Pollard settled into a crouch at the fourth floor window as the Ford T sped down Farringdon Street. That kick on the jaw had disoriented him, but now his head was clear. He rested his arm steady against the windowsill, lining up the car in his sights. He wouldn’t miss a second time. He breathed out. Squeezed the trigger.
The bullet hit the gasbag and it exploded in a ball of orange flame that lit up the street like a pre-dawn artillery barrage on the Western Front.
In the hot glare of the explosion the Ford T reared up on its front wheels and spectacularly deconstructed. Window panes in nearby shops and offices shattered in the force of the blast. Headlamps and pedals, shards of hot metal and glass, were flung into the air like shrapnel. The crank handle embedded itself in the brickwork above the entrance to James How & Co. Chemist and the front grill sailed high into the sky, never recovered. A blazing Catherine wheel of a tyre landed on the awning of M. J. Curtis Butcher’s, which caught fire with alacrity.
The twisted and blackened chassis crashed back onto the road and the engine block followed. A short distance away, the curved leather driving seat lay on its side, burning brightly.
Pollard regarded the conflagration with satisfaction. He felt something of its heat on his forehead, even though he was a good two hundred yards away. He smiled thinly. His work was done.
Some three seconds after Pollard’s first bullet had sunk into the seat beside him, Stone yanked open his driver’s door and leapt from the car, curling himself into a tight ball. He rolled across the pavement and then hugged the ground, as if he was back in the trenches. His car drove on and then the night turned orange and there was a sound like an enormous thunderclap followed by the scream of torn metal. He pressed his face into the ground and squeezed his eyes shut as sharp metallic debris flew overhead.

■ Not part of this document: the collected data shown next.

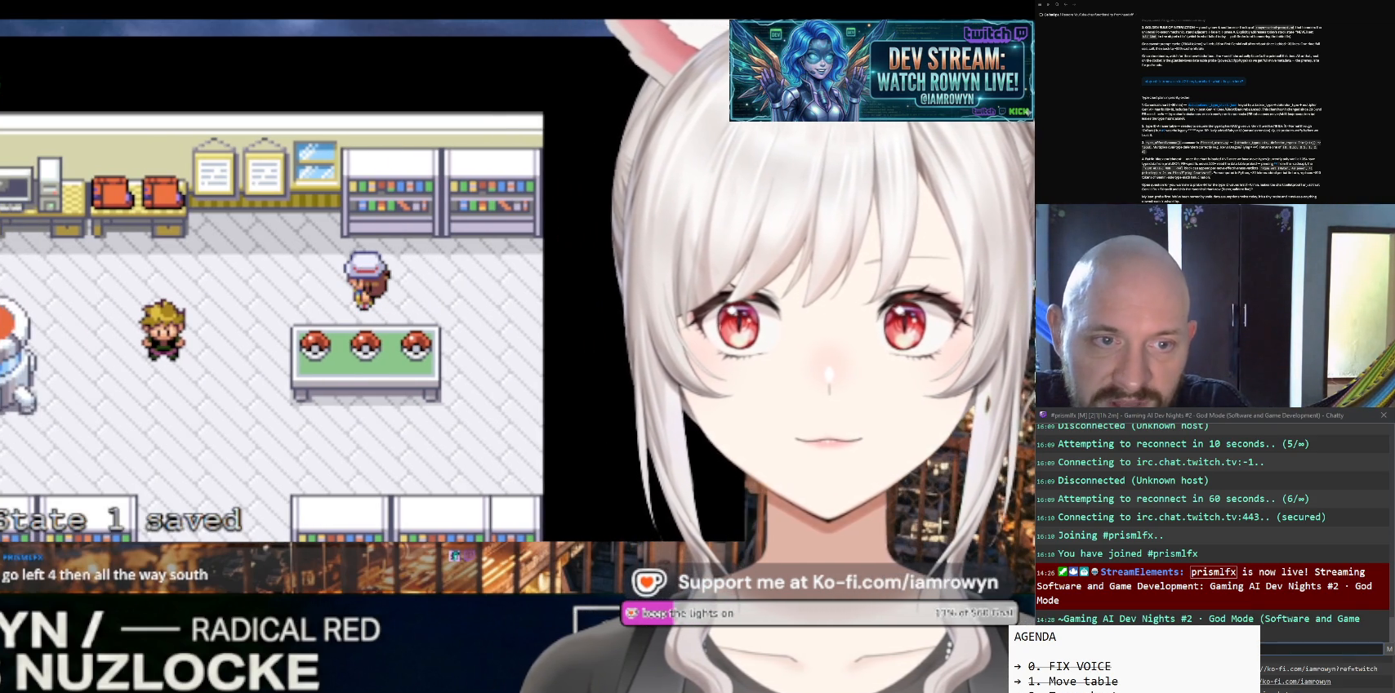
{"buttons": ["DPAD_LEFT"], "events": []}
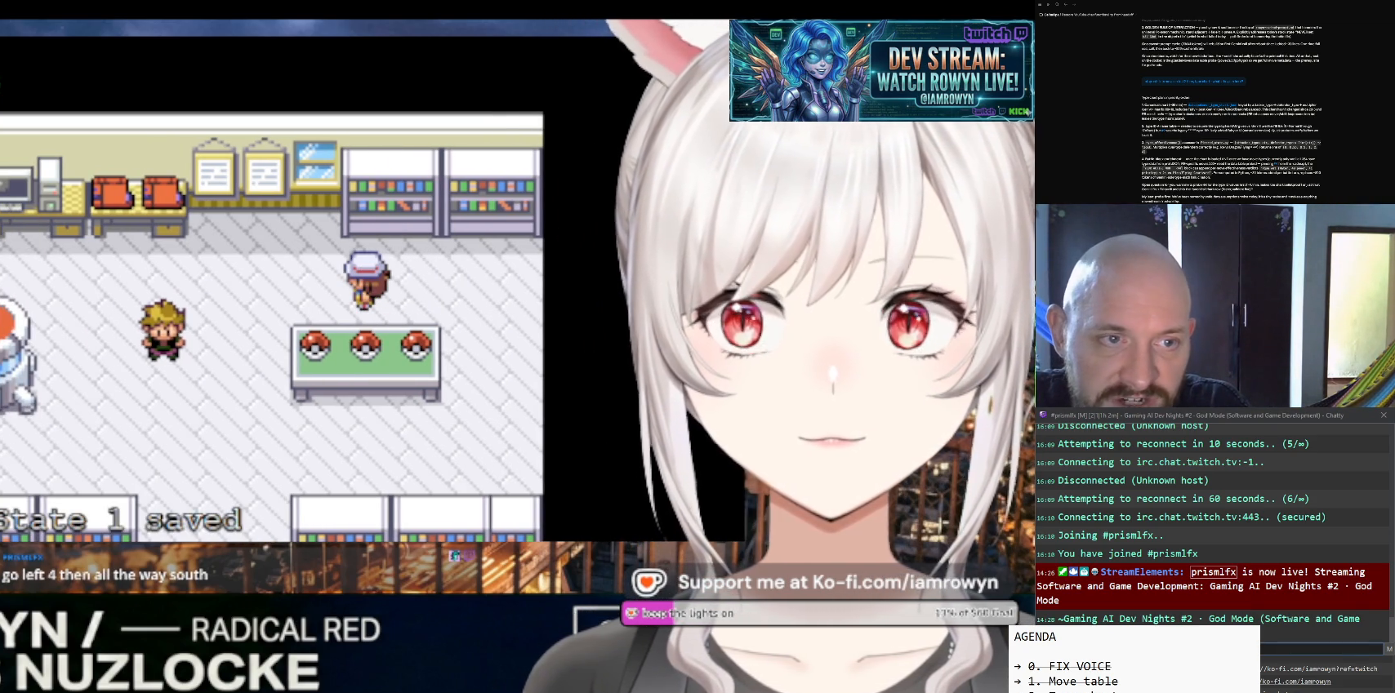
{"buttons": ["DPAD_LEFT"], "events": []}
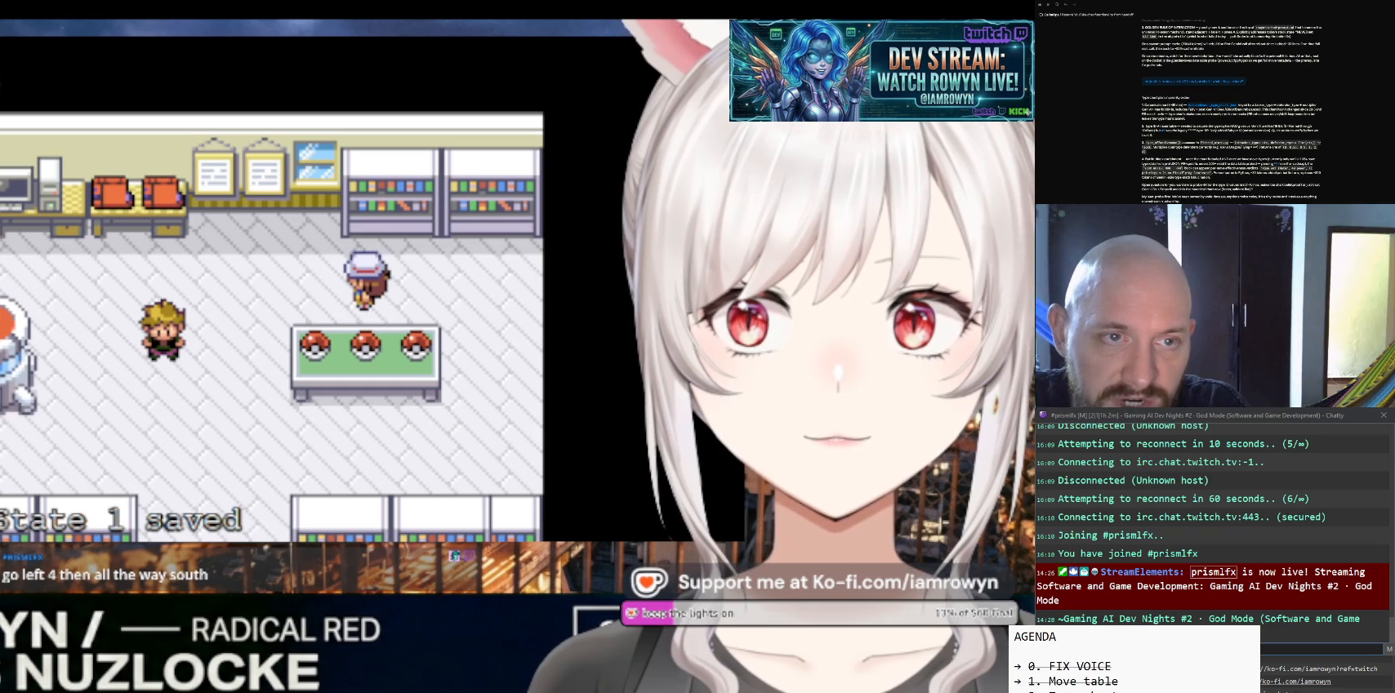
{"buttons": ["DPAD_LEFT"], "events": []}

As the sounds of destruction slowly subsided, he pushed himself upright and surveyed the damage. Belching black smoke and gusts of hot air rolled across from the mangled, metallic, burnt-out mess that had been his most prized possession. Now it was sprawled on its side, a skeletal carcass.

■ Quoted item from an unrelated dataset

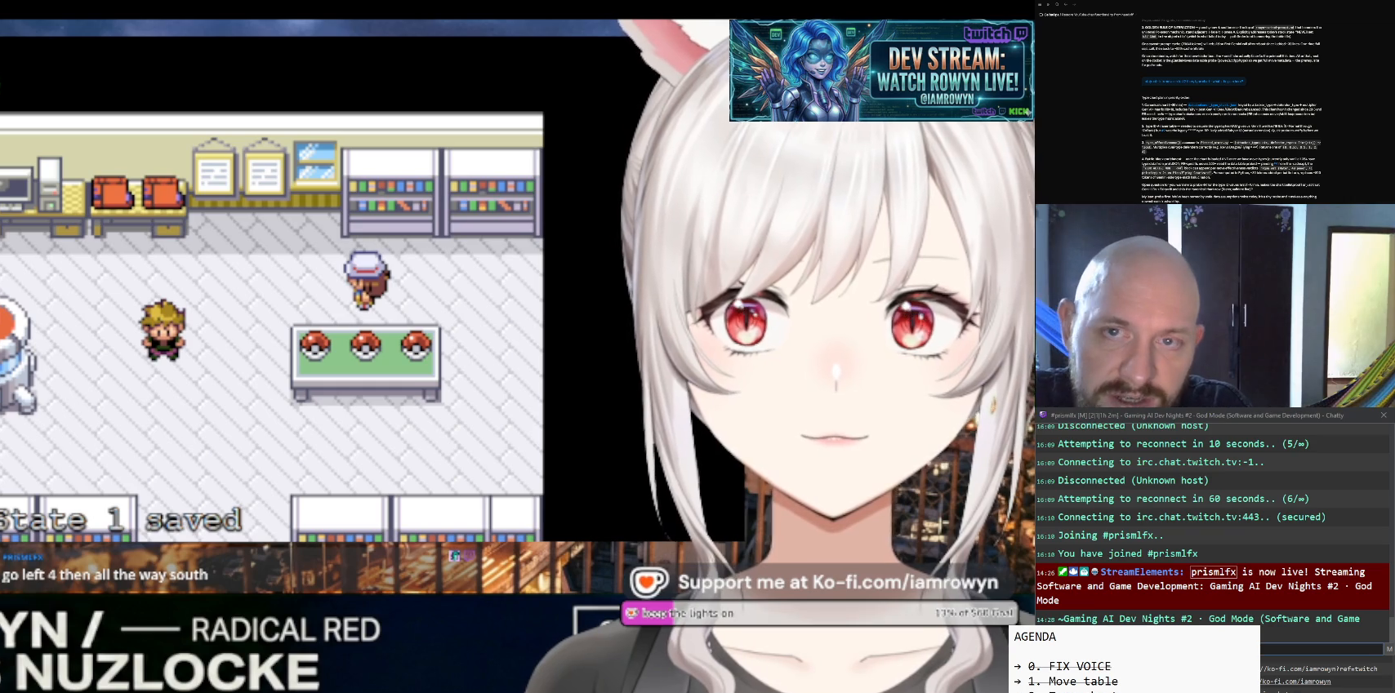
{"buttons": ["DPAD_LEFT"], "events": []}
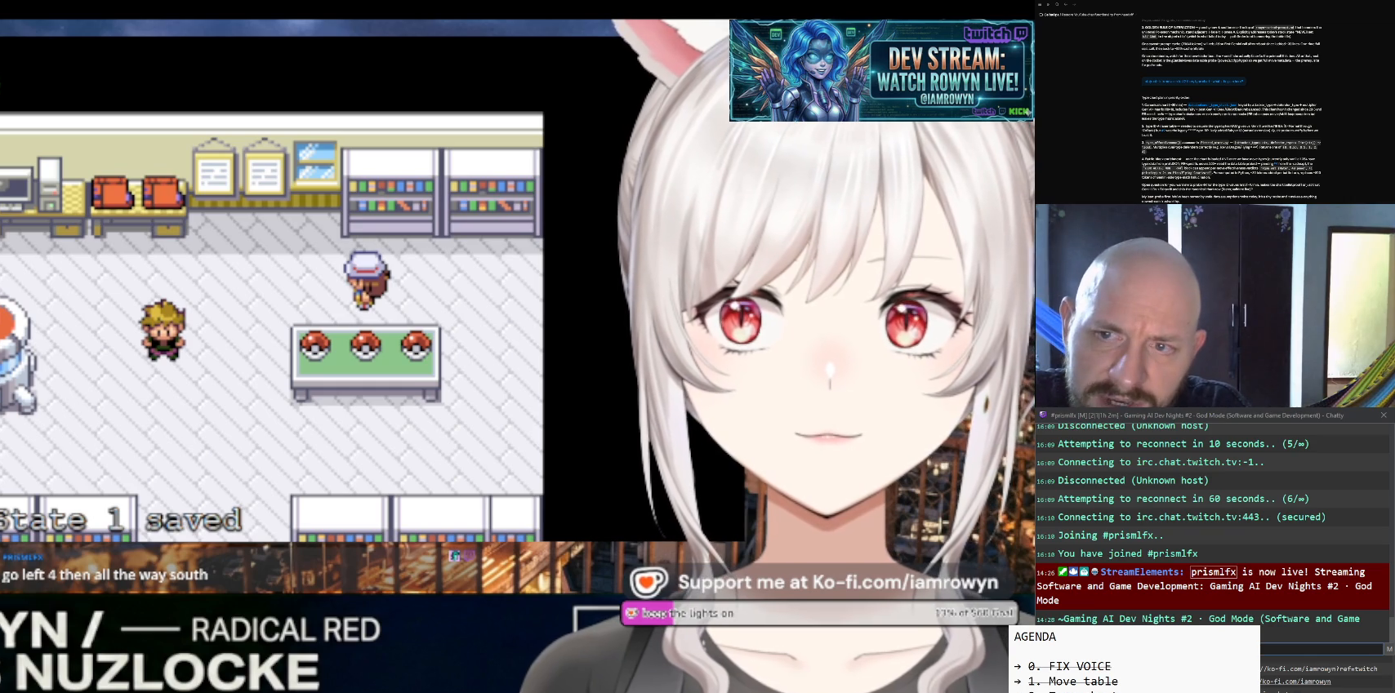
{"buttons": ["DPAD_LEFT"], "events": []}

He limped to the mouth of one of the side alleys that criss-crossed behind the publishing houses in Fleet Street and looked back up at the distant Farringdon Hotel. He could just make out the tiny figure of Pollard at the fourth floor window. A bullet smacked into a wall close by, confirming that Pollard was aware he had survived. He could imagine Pollard’s anger and his impotence, but resisted the temptation to provoke him further by giving him a one-finger victory salute.
In the distance was the sound of a police bell, drawing nearer. He turned into the darkness of the warren of back alleys and was lost to sight.
Tossing the balaclava into a bin behind a restaurant, Stone set off for home. It took him two hours because he kept to the back streets and out of sight of patrolling policemen. It would be easy enough to explain his utilitarian boiler suit, but not so easy to explain the knife wound to his right arm or what he was doing out at two o’clock in the morning. If the police made a note of whatever explanation he gave them, it might then be later cross-referenced with the events in and outside the Farringdon Hotel.
Safely back in the gravedigger’s cottage, he cleaned the wound on his arm, which thankfully was not deep, but still needed stitches. After a few slugs of brandy, he sewed up the wound in the way he had learnt in the trenches. He considered the possibility of infection from the Ripper’s dagger, although he decided that Pollard would have lovingly cleaned and polished it before taking it on its little adventure.
He also thought about his bloodstained boiler suit. It was potentially incriminating. He really should burn it that night. But once he’d finished stitching up the wound he fell onto his bed, so exhausted he fell into a dreamless sleep before he could worry about anything else.